DATA FOR ANALYSIS below:

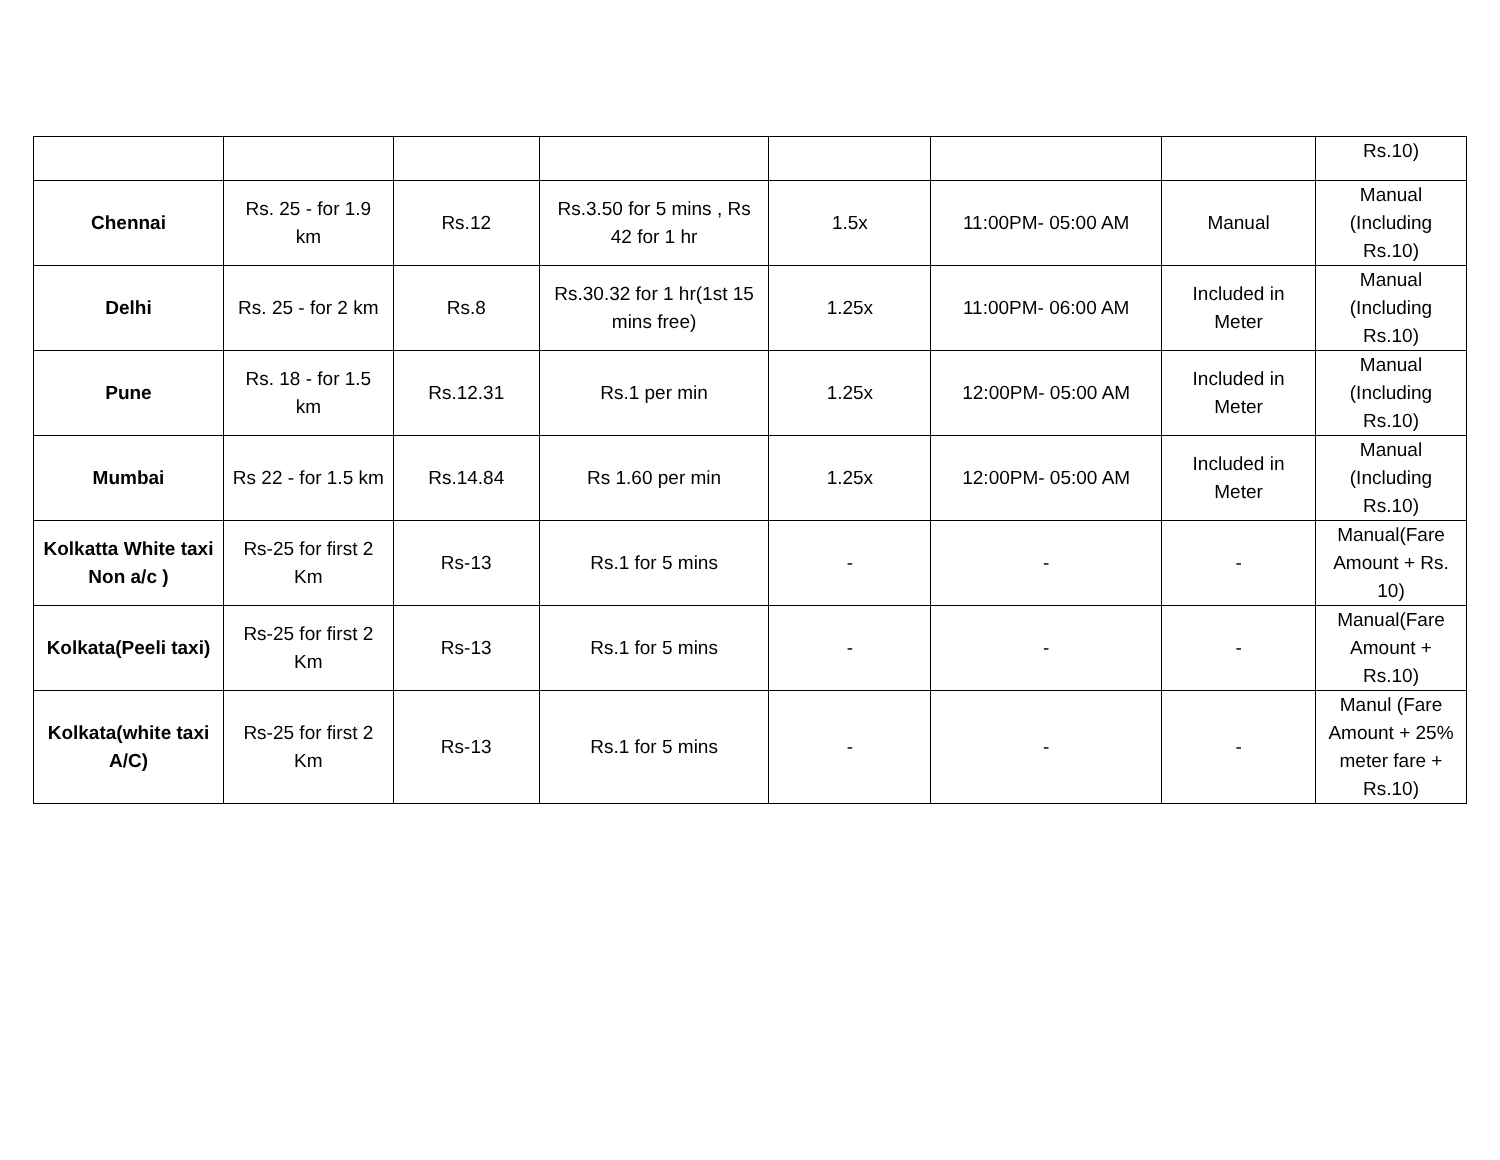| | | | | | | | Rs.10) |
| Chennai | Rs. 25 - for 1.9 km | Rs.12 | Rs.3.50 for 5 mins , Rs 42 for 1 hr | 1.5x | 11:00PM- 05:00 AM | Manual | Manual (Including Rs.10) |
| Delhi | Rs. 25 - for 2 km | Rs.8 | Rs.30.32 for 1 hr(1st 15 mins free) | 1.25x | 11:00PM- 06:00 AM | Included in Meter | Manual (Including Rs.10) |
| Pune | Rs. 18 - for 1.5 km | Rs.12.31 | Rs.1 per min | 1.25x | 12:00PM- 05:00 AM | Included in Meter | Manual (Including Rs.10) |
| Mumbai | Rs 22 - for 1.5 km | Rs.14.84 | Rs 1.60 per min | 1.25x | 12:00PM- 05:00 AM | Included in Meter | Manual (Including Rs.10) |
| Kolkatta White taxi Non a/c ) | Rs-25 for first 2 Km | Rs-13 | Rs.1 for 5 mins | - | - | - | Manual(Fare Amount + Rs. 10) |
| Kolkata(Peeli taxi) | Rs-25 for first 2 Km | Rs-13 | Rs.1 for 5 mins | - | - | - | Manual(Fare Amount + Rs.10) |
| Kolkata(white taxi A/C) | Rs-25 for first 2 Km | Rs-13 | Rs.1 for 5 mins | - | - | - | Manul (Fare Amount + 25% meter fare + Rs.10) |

End of DATA FOR ANALYSIS.

▸ **WHAT YOU WILL DO**:
Scan the lines above for the word "taxi" and copy every one where it occurs.

▸ **RESPONSE BOX**:
| Kolkatta White taxi Non a/c ) | Rs-25 for first 2 Km | Rs-13 | Rs.1 for 5 mins | - | - | - | Manual(Fare Amount + Rs. 10) |
| Kolkata(Peeli taxi) | Rs-25 for first 2 Km | Rs-13 | Rs.1 for 5 mins | - | - | - | Manual(Fare Amount + Rs.10) |
| Kolkata(white taxi A/C) | Rs-25 for first 2 Km | Rs-13 | Rs.1 for 5 mins | - | - | - | Manul (Fare Amount + 25% meter fare + Rs.10) |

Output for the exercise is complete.